━━ Texte à lire
En outre, la construction d’infrastructures de transport aérien répond rarement à un besoin, mais plus à une logique de compétition territoriale. Parce qu’il n’y pas de principe pollueur payeur dans l’aviation aujourd’hui, il est fréquent qu’un élu local veuille son aéroport, sa piste d’atterrissage, etc. A ce titre, le projet d’aéroport de Notre Dame des Landes est éloquent : il est encore sur la table alors qu’il a été conçu il y a des dizaines d’années, à une époque et par des personnes qui pensaient le monde et les ressources naturelles comme infinies. Le problème, c’est que c’est le contribuable qui paie la facture à la fin. La transition énergétique est déjà en route en Europe. Par cette transition, l’Europe s’éloigne des énergies fossiles comme le pétrole, le charbon et le gaz, abandonne l’illusion du nucléaire, et se tourne vers plus d’énergies renouvelables et d’efficacité. Dans ce contexte, continuer à exonérer l’avion aux frais du contribuable, et investir 500 millions d’euros dans la construction d’un nouvel aéroport en France, c’est absurde !
Les solutions en France
Taxer le kérosène utilisé dans l’aviation
Si la Convention internationale de Chicago prévoit l’exemption totale de taxe sur le carburant utilisé dans les vols internationaux, elle n’interdit pas la taxation du carburant au niveau domestique ou intra-européen. Au sein de l’Union européenne, les Pays Bas ont déjà mis en place une taxe sur le kérosène utilisé sur les vols domestiques. D’un point de vue concurrentiel au sein du secteur, la taxe ne crée pas de distorsion significative puisque l’aviation est non délocalisable.
━━━━
━━ Données de l'exercice
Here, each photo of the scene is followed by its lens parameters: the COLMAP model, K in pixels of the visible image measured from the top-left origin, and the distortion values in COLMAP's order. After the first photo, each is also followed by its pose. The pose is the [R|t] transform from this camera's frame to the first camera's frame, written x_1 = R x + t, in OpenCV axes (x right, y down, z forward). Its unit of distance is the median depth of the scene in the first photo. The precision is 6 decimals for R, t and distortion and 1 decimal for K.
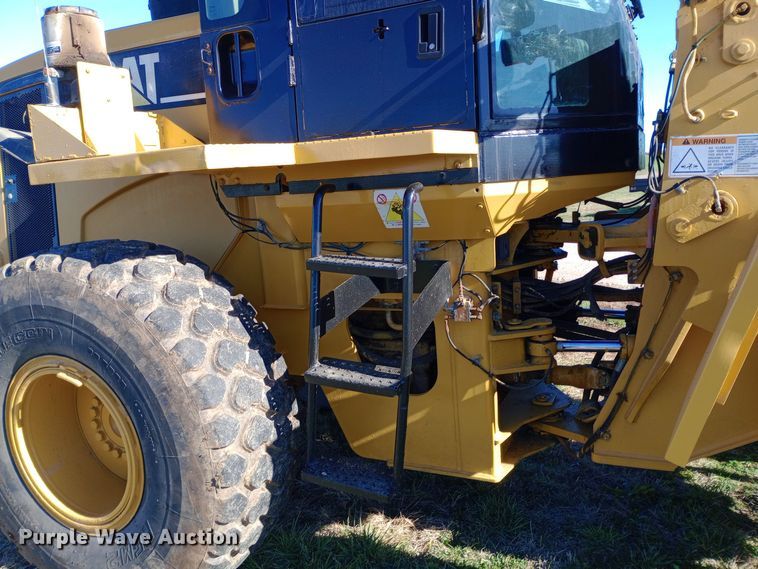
lens RADIAL K [[619.3, 0, 379.0], [0, 619.3, 284.5], [0, 0, 1]] dist [0.058916, -0.087933]
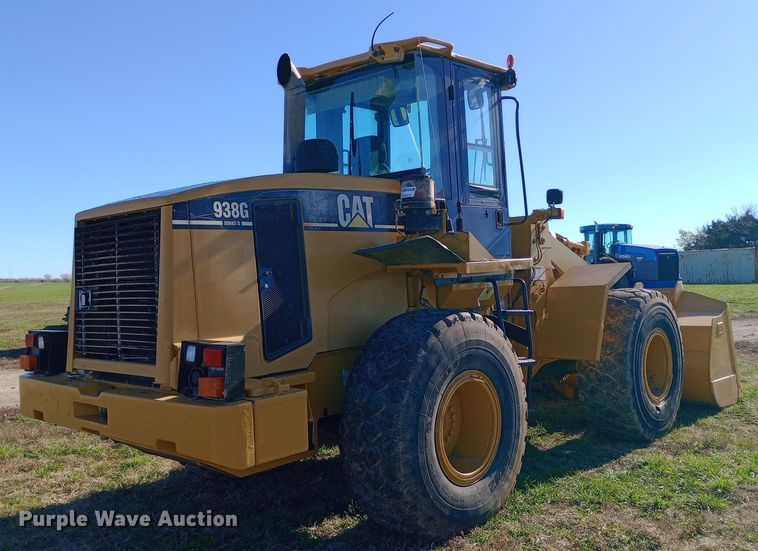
lens RADIAL K [[720.7, 0, 379.0], [0, 720.7, 275.5], [0, 0, 1]] dist [0.004031, 0.001414]
pose [[0.307548, 0.046062, 0.950417, -2.607171], [0.184159, 0.977061, -0.106945, 0.025611], [-0.933542, 0.207918, 0.292011, 0.622244]]
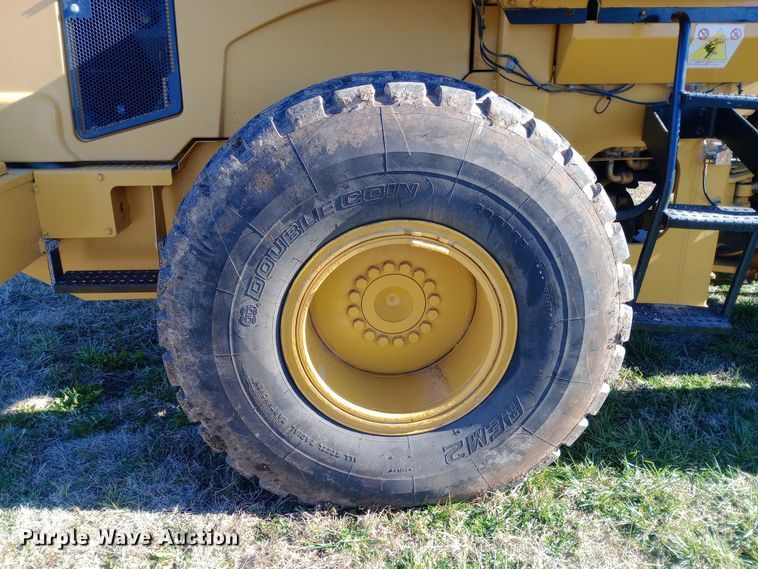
lens RADIAL K [[619.3, 0, 379.0], [0, 619.3, 284.5], [0, 0, 1]] dist [0.058916, -0.087933]
pose [[0.880459, -0.111010, 0.460944, -0.946605], [0.033224, 0.984259, 0.173580, 0.060372], [-0.472957, -0.137515, 0.870288, 0.347911]]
━━━━
[Consigne]
Citez mot pour mot, dans le texte sur l'aviation et ses taxes, tout ce qui va de « Les solutions en » jusqu'à « est non délocalisable. ».

[Votre réponse]
Les solutions en France
Taxer le kérosène utilisé dans l’aviation
Si la Convention internationale de Chicago prévoit l’exemption totale de taxe sur le carburant utilisé dans les vols internationaux, elle n’interdit pas la taxation du carburant au niveau domestique ou intra-européen. Au sein de l’Union européenne, les Pays Bas ont déjà mis en place une taxe sur le kérosène utilisé sur les vols domestiques. D’un point de vue concurrentiel au sein du secteur, la taxe ne crée pas de distorsion significative puisque l’aviation est non délocalisable.